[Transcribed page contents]
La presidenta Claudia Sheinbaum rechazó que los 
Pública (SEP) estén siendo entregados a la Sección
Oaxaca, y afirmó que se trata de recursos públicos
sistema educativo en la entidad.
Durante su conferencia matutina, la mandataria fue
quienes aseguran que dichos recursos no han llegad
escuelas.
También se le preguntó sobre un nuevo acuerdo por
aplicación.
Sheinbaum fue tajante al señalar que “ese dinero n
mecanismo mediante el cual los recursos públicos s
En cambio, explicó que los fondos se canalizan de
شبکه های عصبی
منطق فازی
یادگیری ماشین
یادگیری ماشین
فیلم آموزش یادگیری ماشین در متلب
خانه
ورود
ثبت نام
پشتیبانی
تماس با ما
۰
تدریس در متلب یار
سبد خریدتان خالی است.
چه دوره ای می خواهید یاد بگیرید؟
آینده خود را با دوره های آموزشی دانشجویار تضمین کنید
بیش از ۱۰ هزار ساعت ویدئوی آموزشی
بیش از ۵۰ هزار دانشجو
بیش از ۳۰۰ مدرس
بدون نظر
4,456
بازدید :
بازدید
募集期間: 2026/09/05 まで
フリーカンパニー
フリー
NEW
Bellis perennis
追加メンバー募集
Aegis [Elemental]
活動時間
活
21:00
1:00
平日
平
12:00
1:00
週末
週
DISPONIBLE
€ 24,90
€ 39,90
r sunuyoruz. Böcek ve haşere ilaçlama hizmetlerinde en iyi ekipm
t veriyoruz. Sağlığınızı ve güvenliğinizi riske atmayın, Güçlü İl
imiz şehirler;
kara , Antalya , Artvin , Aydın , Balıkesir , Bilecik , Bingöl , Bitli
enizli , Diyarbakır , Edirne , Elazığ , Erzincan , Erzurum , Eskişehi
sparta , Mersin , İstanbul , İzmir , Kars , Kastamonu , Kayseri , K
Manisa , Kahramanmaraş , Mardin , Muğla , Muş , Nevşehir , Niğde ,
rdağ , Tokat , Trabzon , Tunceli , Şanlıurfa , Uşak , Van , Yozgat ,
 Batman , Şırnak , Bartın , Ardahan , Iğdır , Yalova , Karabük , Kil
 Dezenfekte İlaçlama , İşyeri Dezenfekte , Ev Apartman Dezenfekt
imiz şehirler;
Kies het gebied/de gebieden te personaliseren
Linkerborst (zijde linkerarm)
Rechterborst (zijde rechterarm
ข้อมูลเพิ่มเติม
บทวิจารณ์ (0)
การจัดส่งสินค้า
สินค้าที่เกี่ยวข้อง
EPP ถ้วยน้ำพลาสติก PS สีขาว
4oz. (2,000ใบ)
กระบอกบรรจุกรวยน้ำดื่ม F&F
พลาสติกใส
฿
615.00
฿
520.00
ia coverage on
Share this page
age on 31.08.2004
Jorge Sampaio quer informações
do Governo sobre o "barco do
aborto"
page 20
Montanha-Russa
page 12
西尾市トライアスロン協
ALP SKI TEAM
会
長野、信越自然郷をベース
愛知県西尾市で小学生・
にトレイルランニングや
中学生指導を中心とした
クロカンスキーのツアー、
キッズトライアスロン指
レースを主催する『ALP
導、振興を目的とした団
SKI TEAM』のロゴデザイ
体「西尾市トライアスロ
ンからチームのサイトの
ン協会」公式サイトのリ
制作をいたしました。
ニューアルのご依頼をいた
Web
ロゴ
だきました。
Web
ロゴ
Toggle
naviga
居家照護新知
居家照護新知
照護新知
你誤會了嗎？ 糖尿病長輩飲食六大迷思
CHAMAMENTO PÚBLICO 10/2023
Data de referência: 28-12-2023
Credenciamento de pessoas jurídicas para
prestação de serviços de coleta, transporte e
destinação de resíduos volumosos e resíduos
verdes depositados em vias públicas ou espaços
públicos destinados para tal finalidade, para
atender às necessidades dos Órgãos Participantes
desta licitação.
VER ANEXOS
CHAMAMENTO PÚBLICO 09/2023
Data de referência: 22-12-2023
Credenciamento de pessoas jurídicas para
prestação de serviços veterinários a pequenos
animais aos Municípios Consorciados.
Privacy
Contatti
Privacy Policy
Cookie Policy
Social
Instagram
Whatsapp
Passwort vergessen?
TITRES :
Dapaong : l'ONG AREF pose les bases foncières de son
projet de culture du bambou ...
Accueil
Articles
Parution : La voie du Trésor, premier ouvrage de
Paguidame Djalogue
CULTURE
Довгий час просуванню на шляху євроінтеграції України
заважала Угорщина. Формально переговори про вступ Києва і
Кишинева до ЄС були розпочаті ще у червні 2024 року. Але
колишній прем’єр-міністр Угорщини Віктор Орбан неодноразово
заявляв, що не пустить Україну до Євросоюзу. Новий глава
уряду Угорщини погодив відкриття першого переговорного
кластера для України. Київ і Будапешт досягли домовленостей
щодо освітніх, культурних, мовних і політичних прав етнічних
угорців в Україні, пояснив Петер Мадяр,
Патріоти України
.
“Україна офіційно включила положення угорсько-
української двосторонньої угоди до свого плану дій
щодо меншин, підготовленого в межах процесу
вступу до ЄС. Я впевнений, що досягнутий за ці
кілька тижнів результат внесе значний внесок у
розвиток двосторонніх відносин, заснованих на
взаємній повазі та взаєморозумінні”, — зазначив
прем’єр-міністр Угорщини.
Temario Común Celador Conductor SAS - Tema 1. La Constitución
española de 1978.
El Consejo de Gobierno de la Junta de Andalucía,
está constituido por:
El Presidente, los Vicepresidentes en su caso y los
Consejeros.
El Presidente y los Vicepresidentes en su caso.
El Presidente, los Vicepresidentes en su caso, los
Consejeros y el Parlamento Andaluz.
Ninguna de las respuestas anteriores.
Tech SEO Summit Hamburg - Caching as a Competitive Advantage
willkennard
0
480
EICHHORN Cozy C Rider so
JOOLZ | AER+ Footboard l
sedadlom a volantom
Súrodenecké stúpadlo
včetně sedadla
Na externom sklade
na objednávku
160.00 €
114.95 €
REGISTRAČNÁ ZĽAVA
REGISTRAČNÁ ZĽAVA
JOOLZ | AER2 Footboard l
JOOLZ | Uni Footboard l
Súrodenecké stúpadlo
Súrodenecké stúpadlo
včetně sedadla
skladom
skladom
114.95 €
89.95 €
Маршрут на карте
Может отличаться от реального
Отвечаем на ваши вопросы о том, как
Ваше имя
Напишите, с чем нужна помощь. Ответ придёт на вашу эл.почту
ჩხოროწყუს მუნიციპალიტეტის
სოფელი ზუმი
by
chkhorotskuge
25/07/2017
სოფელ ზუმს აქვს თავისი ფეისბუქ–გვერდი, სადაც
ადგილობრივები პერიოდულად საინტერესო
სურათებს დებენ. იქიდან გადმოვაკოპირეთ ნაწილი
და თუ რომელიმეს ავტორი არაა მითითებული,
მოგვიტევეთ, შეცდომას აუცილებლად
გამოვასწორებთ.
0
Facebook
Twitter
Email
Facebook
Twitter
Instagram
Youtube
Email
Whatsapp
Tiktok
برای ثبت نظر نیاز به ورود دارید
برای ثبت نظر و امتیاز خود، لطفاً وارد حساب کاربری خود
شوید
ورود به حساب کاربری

DIRECTIONS FOR THIS TASK → Edit the items above so that every "skladom" becomes "na sklade", with everything else left as it is.

TASK RESULT →
La presidenta Claudia Sheinbaum rechazó que los 
Pública (SEP) estén siendo entregados a la Sección
Oaxaca, y afirmó que se trata de recursos públicos
sistema educativo en la entidad.
Durante su conferencia matutina, la mandataria fue
quienes aseguran que dichos recursos no han llegad
escuelas.
También se le preguntó sobre un nuevo acuerdo por
aplicación.
Sheinbaum fue tajante al señalar que “ese dinero n
mecanismo mediante el cual los recursos públicos s
En cambio, explicó que los fondos se canalizan de
شبکه های عصبی
منطق فازی
یادگیری ماشین
یادگیری ماشین
فیلم آموزش یادگیری ماشین در متلب
خانه
ورود
ثبت نام
پشتیبانی
تماس با ما
۰
تدریس در متلب یار
سبد خریدتان خالی است.
چه دوره ای می خواهید یاد بگیرید؟
آینده خود را با دوره های آموزشی دانشجویار تضمین کنید
بیش از ۱۰ هزار ساعت ویدئوی آموزشی
بیش از ۵۰ هزار دانشجو
بیش از ۳۰۰ مدرس
بدون نظر
4,456
بازدید :
بازدید
募集期間: 2026/09/05 まで
フリーカンパニー
フリー
NEW
Bellis perennis
追加メンバー募集
Aegis [Elemental]
活動時間
活
21:00
1:00
平日
平
12:00
1:00
週末
週
DISPONIBLE
€ 24,90
€ 39,90
r sunuyoruz. Böcek ve haşere ilaçlama hizmetlerinde en iyi ekipm
t veriyoruz. Sağlığınızı ve güvenliğinizi riske atmayın, Güçlü İl
imiz şehirler;
kara , Antalya , Artvin , Aydın , Balıkesir , Bilecik , Bingöl , Bitli
enizli , Diyarbakır , Edirne , Elazığ , Erzincan , Erzurum , Eskişehi
sparta , Mersin , İstanbul , İzmir , Kars , Kastamonu , Kayseri , K
Manisa , Kahramanmaraş , Mardin , Muğla , Muş , Nevşehir , Niğde ,
rdağ , Tokat , Trabzon , Tunceli , Şanlıurfa , Uşak , Van , Yozgat ,
 Batman , Şırnak , Bartın , Ardahan , Iğdır , Yalova , Karabük , Kil
 Dezenfekte İlaçlama , İşyeri Dezenfekte , Ev Apartman Dezenfekt
imiz şehirler;
Kies het gebied/de gebieden te personaliseren
Linkerborst (zijde linkerarm)
Rechterborst (zijde rechterarm
ข้อมูลเพิ่มเติม
บทวิจารณ์ (0)
การจัดส่งสินค้า
สินค้าที่เกี่ยวข้อง
EPP ถ้วยน้ำพลาสติก PS สีขาว
4oz. (2,000ใบ)
กระบอกบรรจุกรวยน้ำดื่ม F&F
พลาสติกใส
฿
615.00
฿
520.00
ia coverage on
Share this page
age on 31.08.2004
Jorge Sampaio quer informações
do Governo sobre o "barco do
aborto"
page 20
Montanha-Russa
page 12
西尾市トライアスロン協
ALP SKI TEAM
会
長野、信越自然郷をベース
愛知県西尾市で小学生・
にトレイルランニングや
中学生指導を中心とした
クロカンスキーのツアー、
キッズトライアスロン指
レースを主催する『ALP
導、振興を目的とした団
SKI TEAM』のロゴデザイ
体「西尾市トライアスロ
ンからチームのサイトの
ン協会」公式サイトのリ
制作をいたしました。
ニューアルのご依頼をいた
Web
ロゴ
だきました。
Web
ロゴ
Toggle
naviga
居家照護新知
居家照護新知
照護新知
你誤會了嗎？ 糖尿病長輩飲食六大迷思
CHAMAMENTO PÚBLICO 10/2023
Data de referência: 28-12-2023
Credenciamento de pessoas jurídicas para
prestação de serviços de coleta, transporte e
destinação de resíduos volumosos e resíduos
verdes depositados em vias públicas ou espaços
públicos destinados para tal finalidade, para
atender às necessidades dos Órgãos Participantes
desta licitação.
VER ANEXOS
CHAMAMENTO PÚBLICO 09/2023
Data de referência: 22-12-2023
Credenciamento de pessoas jurídicas para
prestação de serviços veterinários a pequenos
animais aos Municípios Consorciados.
Privacy
Contatti
Privacy Policy
Cookie Policy
Social
Instagram
Whatsapp
Passwort vergessen?
TITRES :
Dapaong : l'ONG AREF pose les bases foncières de son
projet de culture du bambou ...
Accueil
Articles
Parution : La voie du Trésor, premier ouvrage de
Paguidame Djalogue
CULTURE
Довгий час просуванню на шляху євроінтеграції України
заважала Угорщина. Формально переговори про вступ Києва і
Кишинева до ЄС були розпочаті ще у червні 2024 року. Але
колишній прем’єр-міністр Угорщини Віктор Орбан неодноразово
заявляв, що не пустить Україну до Євросоюзу. Новий глава
уряду Угорщини погодив відкриття першого переговорного
кластера для України. Київ і Будапешт досягли домовленостей
щодо освітніх, культурних, мовних і політичних прав етнічних
угорців в Україні, пояснив Петер Мадяр,
Патріоти України
.
“Україна офіційно включила положення угорсько-
української двосторонньої угоди до свого плану дій
щодо меншин, підготовленого в межах процесу
вступу до ЄС. Я впевнений, що досягнутий за ці
кілька тижнів результат внесе значний внесок у
розвиток двосторонніх відносин, заснованих на
взаємній повазі та взаєморозумінні”, — зазначив
прем’єр-міністр Угорщини.
Temario Común Celador Conductor SAS - Tema 1. La Constitución
española de 1978.
El Consejo de Gobierno de la Junta de Andalucía,
está constituido por:
El Presidente, los Vicepresidentes en su caso y los
Consejeros.
El Presidente y los Vicepresidentes en su caso.
El Presidente, los Vicepresidentes en su caso, los
Consejeros y el Parlamento Andaluz.
Ninguna de las respuestas anteriores.
Tech SEO Summit Hamburg - Caching as a Competitive Advantage
willkennard
0
480
EICHHORN Cozy C Rider so
JOOLZ | AER+ Footboard l
sedadlom a volantom
Súrodenecké stúpadlo
včetně sedadla
Na externom sklade
na objednávku
160.00 €
114.95 €
REGISTRAČNÁ ZĽAVA
REGISTRAČNÁ ZĽAVA
JOOLZ | AER2 Footboard l
JOOLZ | Uni Footboard l
Súrodenecké stúpadlo
Súrodenecké stúpadlo
včetně sedadla
na sklade
na sklade
114.95 €
89.95 €
Маршрут на карте
Может отличаться от реального
Отвечаем на ваши вопросы о том, как
Ваше имя
Напишите, с чем нужна помощь. Ответ придёт на вашу эл.почту
ჩხოროწყუს მუნიციპალიტეტის
სოფელი ზუმი
by
chkhorotskuge
25/07/2017
სოფელ ზუმს აქვს თავისი ფეისბუქ–გვერდი, სადაც
ადგილობრივები პერიოდულად საინტერესო
სურათებს დებენ. იქიდან გადმოვაკოპირეთ ნაწილი
და თუ რომელიმეს ავტორი არაა მითითებული,
მოგვიტევეთ, შეცდომას აუცილებლად
გამოვასწორებთ.
0
Facebook
Twitter
Email
Facebook
Twitter
Instagram
Youtube
Email
Whatsapp
Tiktok
برای ثبت نظر نیاز به ورود دارید
برای ثبت نظر و امتیاز خود، لطفاً وارد حساب کاربری خود
شوید
ورود به حساب کاربری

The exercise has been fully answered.